While Swordfishtrombones, released in 1983, was a major departure from 1980's Heartattack & Vine, Waits went even further with Rain Dogs, released in 1985, possibly thanks to some influences of Harry Partch, Kurt Weill and Captain Beefheart. Although some of Waits earliest recordings echoed his surroundings of Southern California, Rain Dogs, which he wrote in a Lower Manhattan basement, feels inherently New York for the most part, and it's been said that it was a loose concept album about "the urban dispossessed" of New York City.

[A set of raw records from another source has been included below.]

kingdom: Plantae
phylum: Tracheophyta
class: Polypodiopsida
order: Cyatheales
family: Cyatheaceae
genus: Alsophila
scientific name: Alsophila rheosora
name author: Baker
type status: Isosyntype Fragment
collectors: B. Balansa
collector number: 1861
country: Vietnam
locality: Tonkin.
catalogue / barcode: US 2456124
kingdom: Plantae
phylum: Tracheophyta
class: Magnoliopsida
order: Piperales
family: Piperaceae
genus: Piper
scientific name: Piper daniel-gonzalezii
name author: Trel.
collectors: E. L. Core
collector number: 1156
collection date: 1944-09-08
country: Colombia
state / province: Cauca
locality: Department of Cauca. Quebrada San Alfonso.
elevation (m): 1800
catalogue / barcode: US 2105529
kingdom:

More importantly, Rain Dogs contains some of the finest songs in Waits's catalog like "Jockey Full of Bourbon," "Tango Till They're Sore," Time," "Clap Hands," "Cemetery Polka" and "Gun Street Girl." And you can't overlook the musicians that Waits recruited for the project, including guitarist Marc Ribot, saxophonist Ralph Carney, as well bassists Larry Taylor and Greg Cohen who helped make the disc so phenomenal.